Même si, du coup, ce disque est plus rétro que novateur, il est dans l'ensemble très réussi, à part un petit coup de mou vers le milieu de l'album (Carry on living et Moments in the snow).
Les deux titres d'entrée, The kids at the club (j'aime particulièrement la reprise instrumentale très électrique à la fin) et Why I try to look so bad (à télécharger chez Kill Rock Stars), sont imparables.
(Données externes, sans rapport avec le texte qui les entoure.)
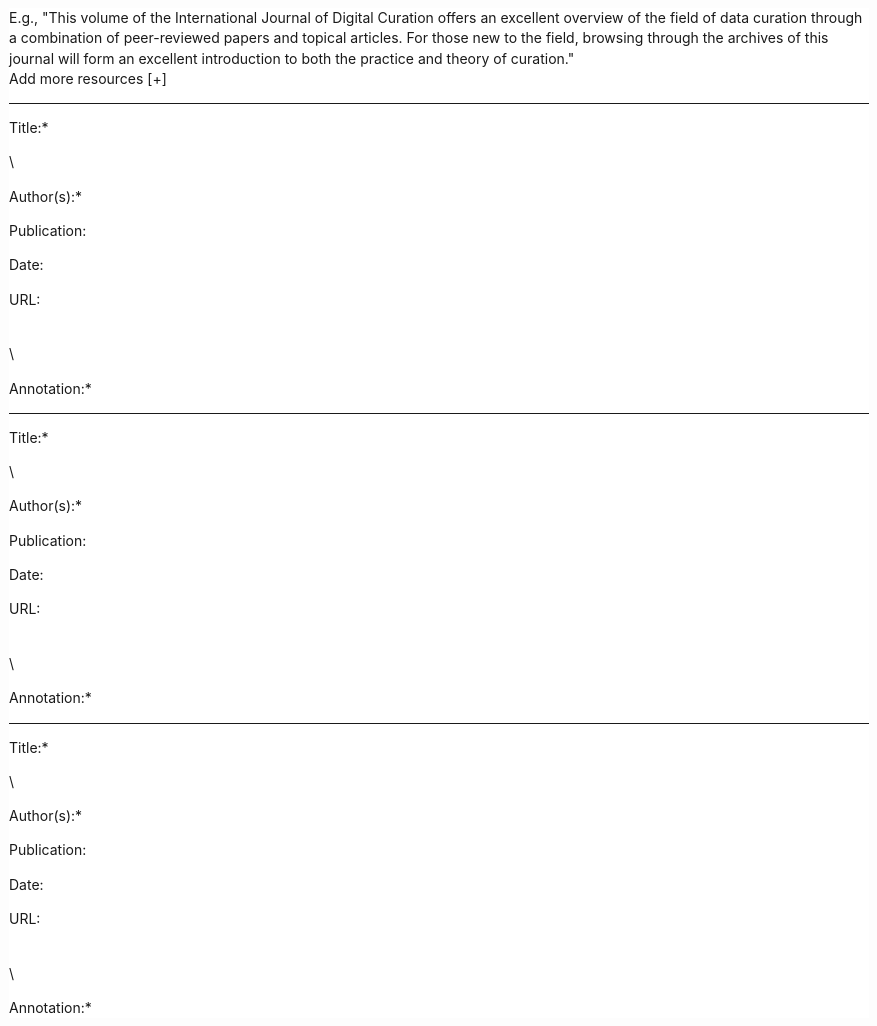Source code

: E.g., "This volume of the International Journal of Digital Curation
offers an excellent overview of the field of data curation through a
combination of peer-reviewed papers and topical articles. For those new
to the field, browsing through the archives of this journal will form an
excellent introduction to both the practice and theory of curation." \
 Add more resources [+]

* * * * *

Title:\*

\

Author(s):\*

Publication:

Date:

URL:

\
 \

Annotation:\*

* * * * *

Title:\*

\

Author(s):\*

Publication:

Date:

URL:

\
 \

Annotation:\*

* * * * *

Title:\*

\

Author(s):\*

Publication:

Date:

URL:

\
 \

Annotation:\*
Le chant sur I close my eyes to think of God me fait penser à celui d'Andrew Innes avec The Revolving Paint Dream, les cuivres sur Labour ne peuvent que rappeler The June Brides, et j'aime beaucoup le chant à deux voix sur Movies.
Au bout du compte, même s'il s'agit d'un genre musical que je ne suis plus de près car j'en ai pas mal fait le tour, voilà un album que j'ai beaucoup apprécié et qui m'a bien éclaté. Je ne regrette pas mon achat, et pas seulement à cause du clin d'oeil. Désormais, je guetterai Comet Gain s'ils passent pas trop loin en concert, ce qui doit bien arriver puisqu'il semble qu'au moins l'un des membres du groupe habite Bordeaux.
Au passage, j'ai appris qu'un autre groupe avait enregistré une reprise de She never understood. Ils ont pris le nom de la ville écossaise d'Aberdeen (d'où sont originaires les Jasmine Minks), mais sont américains ! On peut écouter un extrait en ligne de leur version et ce qui est amusant c'est que, ralentie et chantée par une fille, leur version sonne tout à fait comme les chansons de BBP! chantées par Christine Wanless.